-- MATERIAL SHOWN follows --
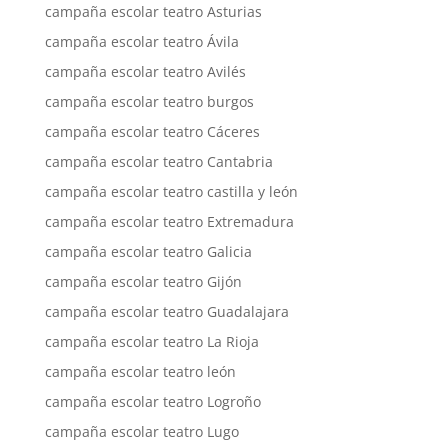
campaña escolar teatro Asturias
campaña escolar teatro Ávila
campaña escolar teatro Avilés
campaña escolar teatro burgos
campaña escolar teatro Cáceres
campaña escolar teatro Cantabria
campaña escolar teatro castilla y león
campaña escolar teatro Extremadura
campaña escolar teatro Galicia
campaña escolar teatro Gijón
campaña escolar teatro Guadalajara
campaña escolar teatro La Rioja
campaña escolar teatro león
campaña escolar teatro Logroño
campaña escolar teatro Lugo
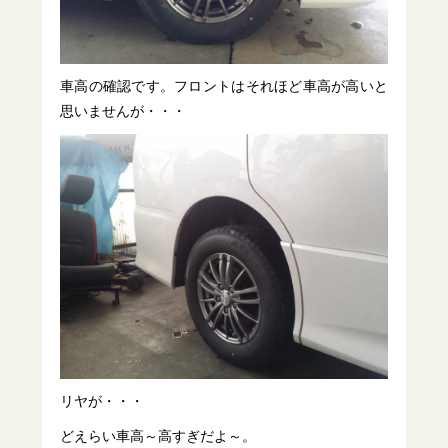
車高の確認です。フロントはそれほど車高が高いと
思いませんが・・・
リヤが・・・
どえらい車高～高すぎだよ～。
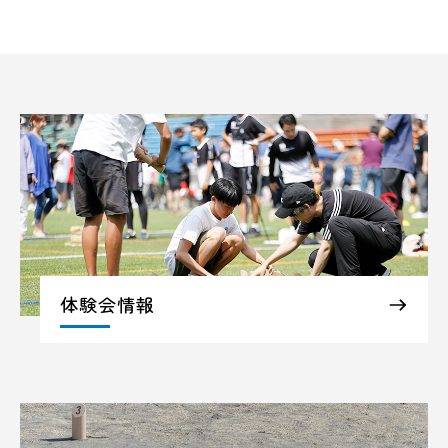
体験会情報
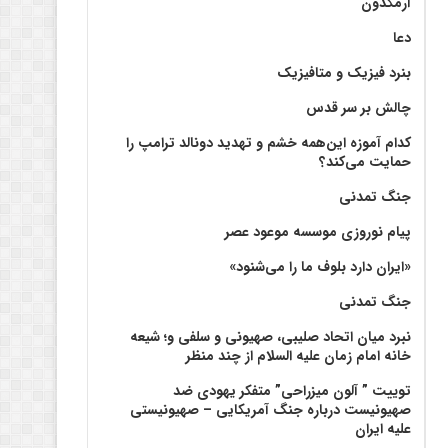
آرمگدون
دعا
بنرد فیزیک و متافیزیک
چالش بر سر قدس
کدام آموزه این‌همه خشم و تهدید دونالد ترامپ را
حمایت می‌کند؟
جنگ تمدنی
پیام نوروزی موسسه موعود عصر
«ایران دارد بلوف ما را می‌شنود»
جنگ تمدنی
نبرد میان اتحاد صلیبی، صهیونی و سلفی و؛ شیعه
خانه امام زمان علیه السلام از چند منظر
توییت ” آلون میزراحی” متفکر یهودی ضد
صهیونیست درباره جنگ آمریکایی – صهیونیستی
علیه ایران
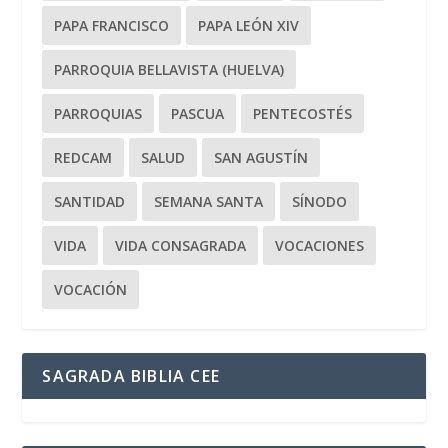
PAPA FRANCISCO
PAPA LEÓN XIV
PARROQUIA BELLAVISTA (HUELVA)
PARROQUIAS
PASCUA
PENTECOSTÉS
REDCAM
SALUD
SAN AGUSTÍN
SANTIDAD
SEMANA SANTA
SÍNODO
VIDA
VIDA CONSAGRADA
VOCACIONES
VOCACIÓN
SAGRADA BIBLIA CEE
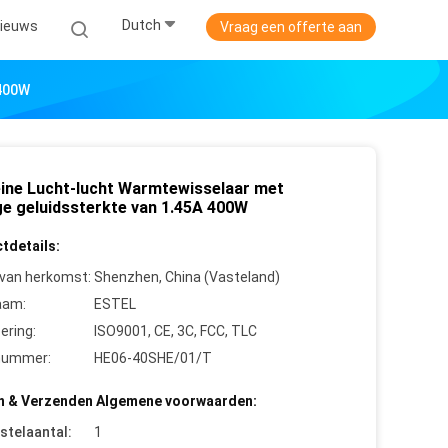
Dutch
ieuws
Vraag een offerte aan
 400W
eine Lucht-lucht Warmtewisselaar met
ge geluidssterkte van 1.45A 400W
tdetails:
 van herkomst:
Shenzhen, China (Vasteland)
aam:
ESTEL
cering:
ISO9001, CE, 3C, FCC, TLC
nummer:
HE06-40SHE/01/T
n & Verzenden Algemene voorwaarden:
stelaantal:
1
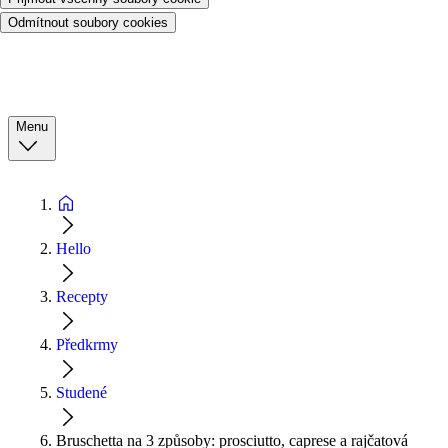
Odmítnout soubory cookies
Menu
Hello
Recepty
Předkrmy
Studené
Bruschetta na 3 způsoby: prosciutto, caprese a rajčatová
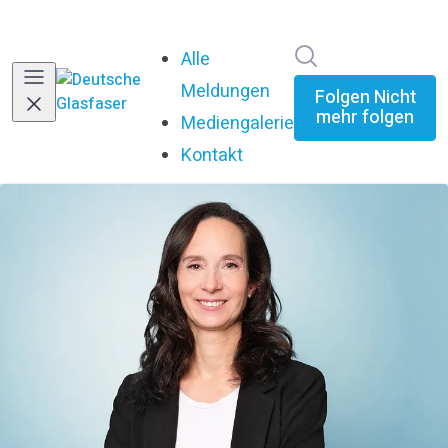
Im Newsroom su
Alle
Meldungen
Folgen
Nicht
mehr folgen
Mediengalerie
Kontakt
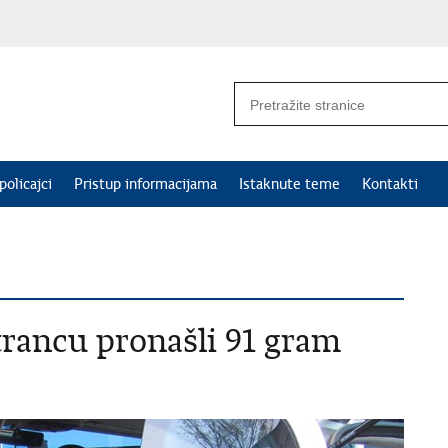
policajci
Pristup informacijama
Istaknute teme
Kontakti
trancu pronašli 91 gram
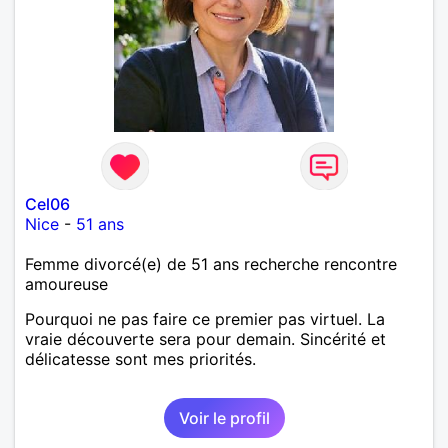
Cel06
Nice
-
51 ans
Femme divorcé(e) de 51 ans recherche rencontre
amoureuse
Pourquoi ne pas faire ce premier pas virtuel. La
vraie découverte sera pour demain. Sincérité et
délicatesse sont mes priorités.
Voir le profil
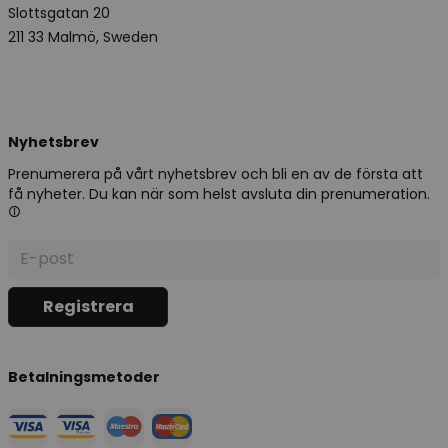
Slottsgatan 20
211 33 Malmö, Sweden
Nyhetsbrev
Prenumerera på vårt nyhetsbrev och bli en av de första att
få nyheter. Du kan när som helst avsluta din prenumeration.
Betalningsmetoder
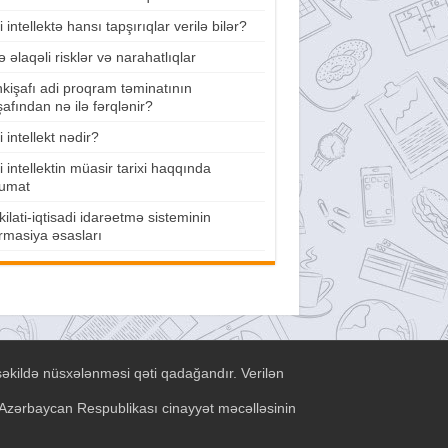
 intellektə hansı tapşırıqlar verilə bilər?
lə əlaqəli risklər və narahatlıqlar
nkişafı adi proqram təminatının
şafından nə ilə fərqlənir?
 intellekt nədir?
 intellektin müasir tarixi haqqında
umat
ilati-iqtisadi idarəetmə sisteminin
rmasiya əsasları
şəkildə nüsxələnməsi qəti qadağandır. Verilən
ə Azərbaycan Respublikası cinayyət məcəlləsinin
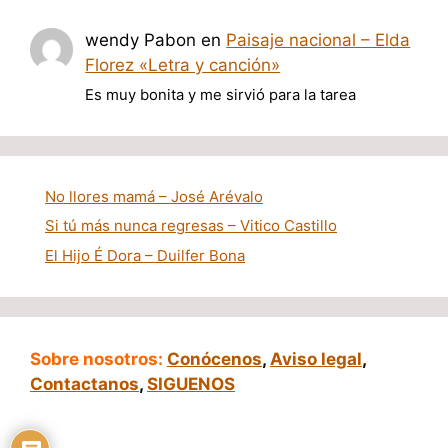
wendy Pabon
en
Paisaje nacional – Elda
Florez «Letra y canción»
Es muy bonita y me sirvió para la tarea
No llores mamá – José Arévalo
Si tú más nunca regresas – Vitico Castillo
El Hijo É Dora – Duilfer Bona
Sobre nosotros:
Conócenos
,
Aviso legal
,
Contactanos
,
SIGUENOS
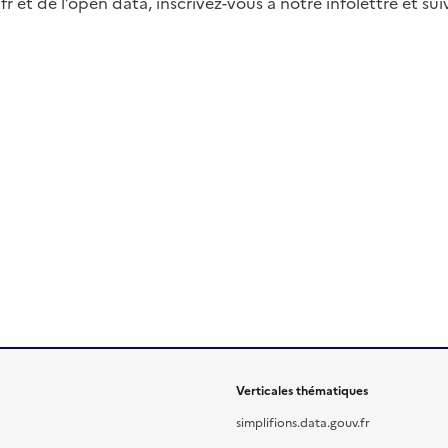
fr et de l’open data, inscrivez-vous à notre infolettre et s
Verticales thématiques
simplifions.data.gouv.fr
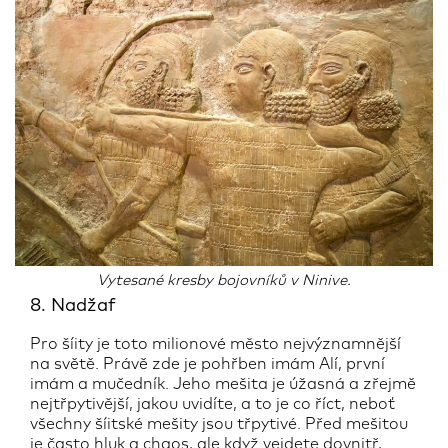
Vytesané kresby bojovníků v Ninive.
8. Nadžaf
Pro šíity je toto milionové město nejvýznamnější
na světě. Právě zde je pohřben imám Alí, první
imám a mučedník. Jeho mešita je úžasná a zřejmě
nejtřpytivější, jakou uvidíte, a to je co říct, neboť
všechny šíitské mešity jsou třpytivé. Před mešitou
je často hluk a chaos, ale když vejdete dovnitř,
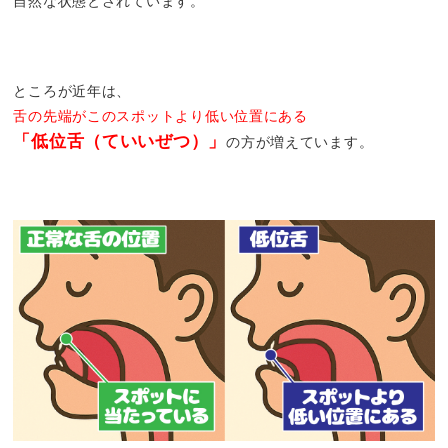
自然な状態とされています。
ところが近年は、
舌の先端がこのスポットより低い位置にある
「低位舌（ていいぜつ）」
の方が増えています。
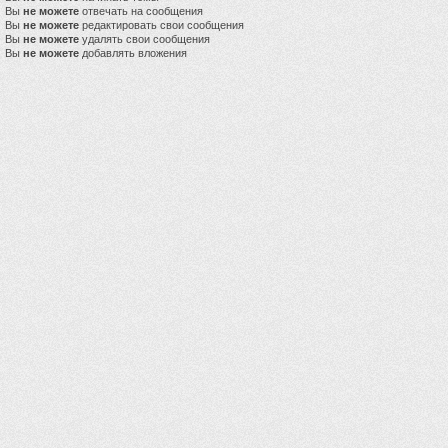
Вы
не можете
отвечать на сообщения
Вы
не можете
редактировать свои сообщения
Вы
не можете
удалять свои сообщения
Вы
не можете
добавлять вложения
-- MATERIAL SHOWN concluded --
#### [REQUIRED ACTION]
Gather every line from the rows above that contains the string "data". The match is case-sensitive.

#### [EXERCISE ANSWER]
fr et de l’open data, inscrivez-vous à notre infolettre et s
simplifions.data.gouv.fr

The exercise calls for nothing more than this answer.